The leading regional presidential candidate opposing independence for Catalonia says she will bury the region's secession bid if she wins an election in two days.
Ines Arrimadas closed the campaign of her pro-business Ciudadanos (Citizens) party on Tuesday by addressing more than 2,000 supporters in Nou Barris, a working-class neighborhood of Barcelona where support for secession has been low in past elections.
She told the crowd: "On Thursday, we are going to awaken from this nightmare of the independence push."
The 34-year-old lawyer presented the election as a choice "either to extend this Catalonia that is broken and divided or to begin a new era for all Catalans."

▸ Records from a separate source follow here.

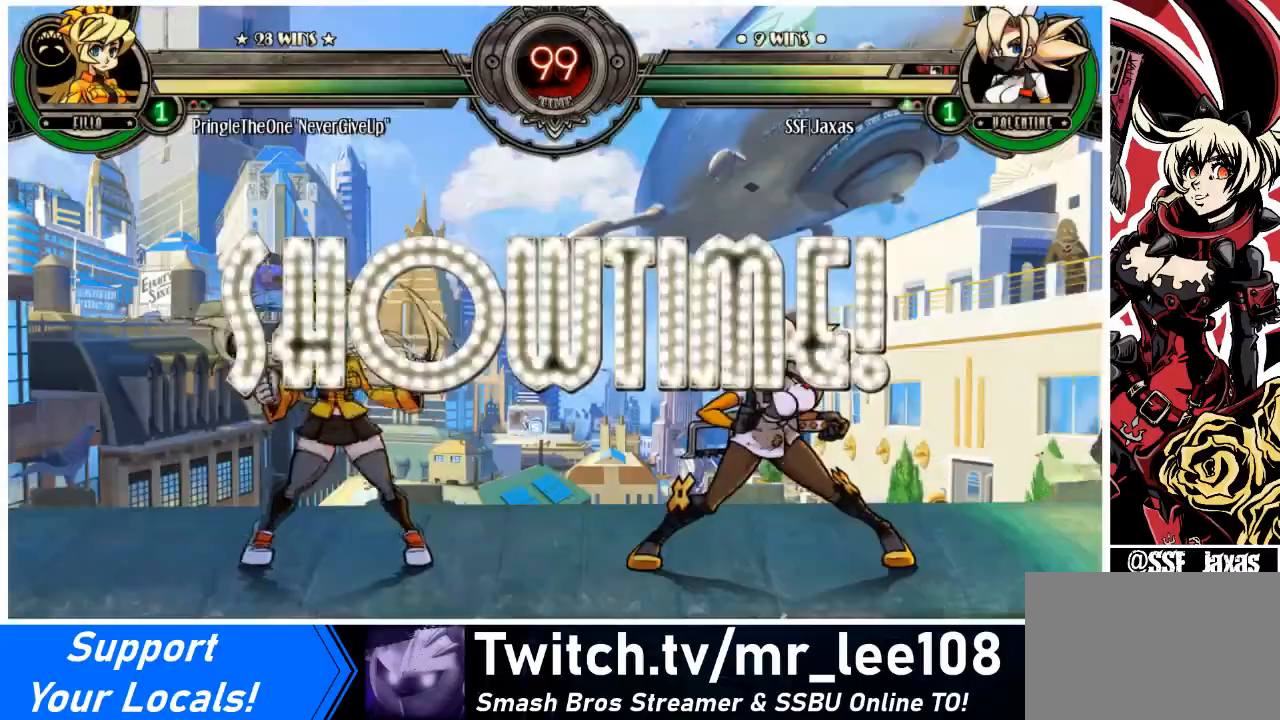
{"buttons": ["DPAD_RIGHT"], "events": [[33, "DPAD_LEFT", "down"], [33, "DPAD_RIGHT", "up"], [267, "DPAD_RIGHT", "down"], [300, "DPAD_LEFT", "up"]]}
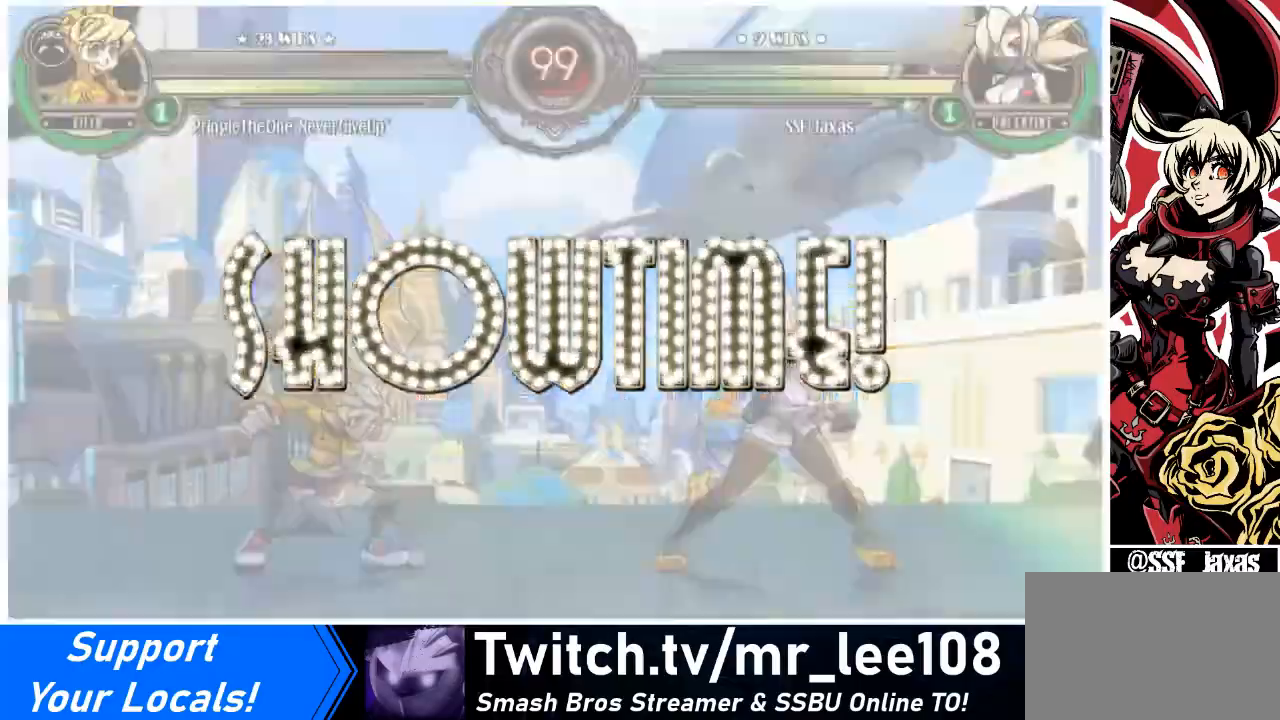
{"buttons": ["DPAD_LEFT"], "events": [[467, "DPAD_LEFT", "down"], [467, "DPAD_RIGHT", "up"]]}
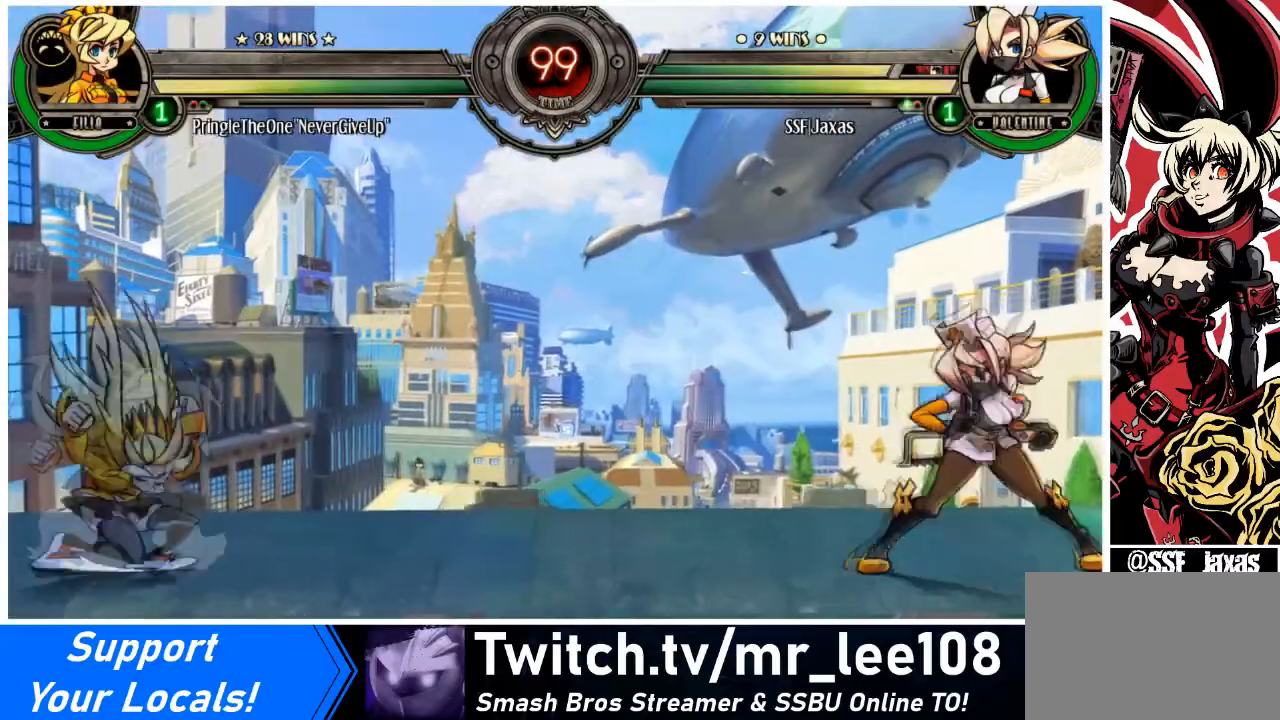
{"buttons": ["DPAD_RIGHT"], "events": [[333, "DPAD_RIGHT", "down"], [367, "DPAD_LEFT", "up"]]}
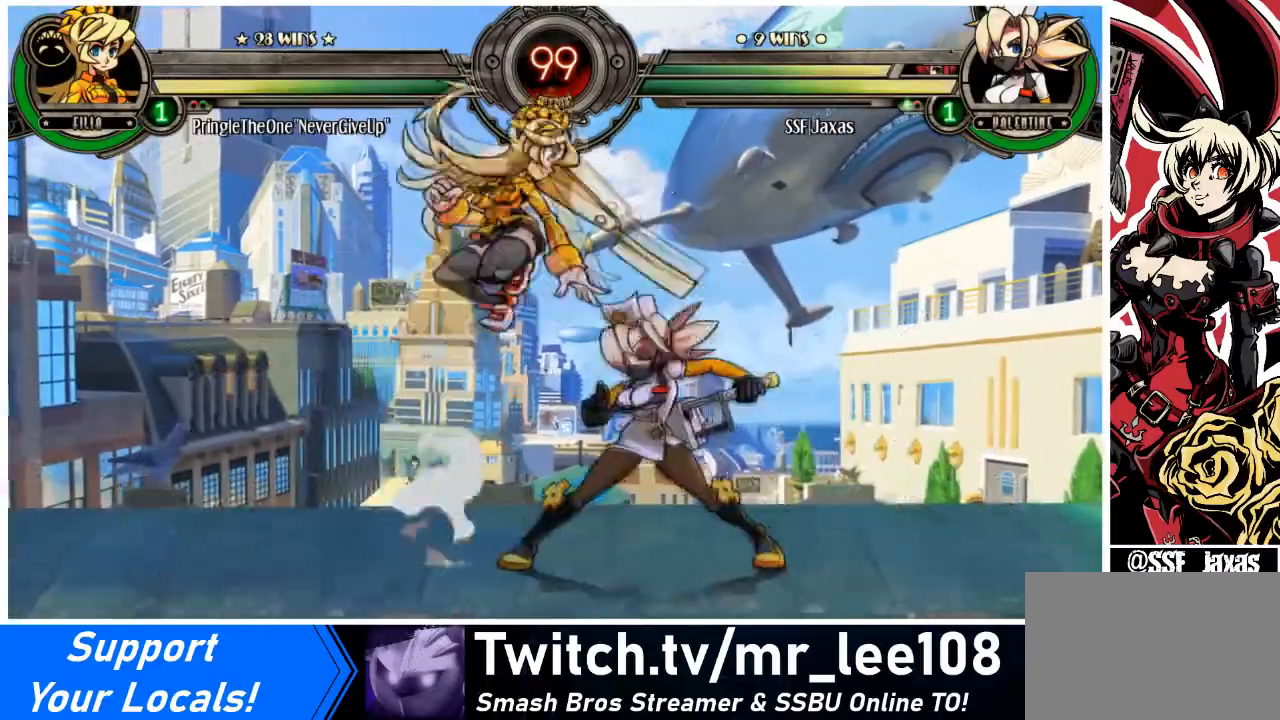
{"buttons": ["SQUARE"], "events": [[100, "DPAD_DOWN", "down"], [200, "DPAD_DOWN", "up"], [301, "SQUARE", "down"], [434, "DPAD_RIGHT", "up"], [434, "SQUARE", "up"], [467, "SQUARE", "down"]]}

Arrimadas has promised economic stability and to fight corruption while trying to turn anti-secessionist sentiment into support that would make her Catalonia's first female leader.
Pollsters estimate that she could win the most votes but fall short of a majority, creating a challenging scenario for forging postelection deals.
A Spanish state prosecutor has urged the Supreme Court to reject an appeal by Catalan pro-independence politician Oriol Junqueras to be freed from jail before this week's regional election in which he is among those expected to win the most votes.
In a report, the prosecutor said there was no reason to change the Supreme Court's decision to keep Junqueras in jail on provisional charges of rebellion, sedition and embezzlement following the Catalan parliament's declaration of independence Oct. 27.
Junqueras was deputy president in the Catalan government sacked by Spain's national government following the declaration. He heads the left-wing republican ERC party tipped to be among the most voted in Thursday's election.
Pro-Spain activists shouted insults as ERC party members made a brief solidarity visit to the jail Tuesday.
Political parties for and against Catalonia's independence from Spain are making a final effort to convince voters as campaigning for a regional election comes to an end.
The election Thursday is being held in exceptional circumstances as it was ordered by the Spanish government when it seized control of the region, dismissed its government and dissolved the regional parliament following a declaration of independence by lawmakers there Oct. 27.
Several of the ousted Cabinet, including former Catalan President Carles Puigdemont, are campaigning from Brussels where they have sought refuge from Spanish justice while others are in jail in Spain on provisional rebellion charges.
Puigdemont is to close his re-election campaign with a video speech Tuesday to be relayed at a party rally in Barcelona.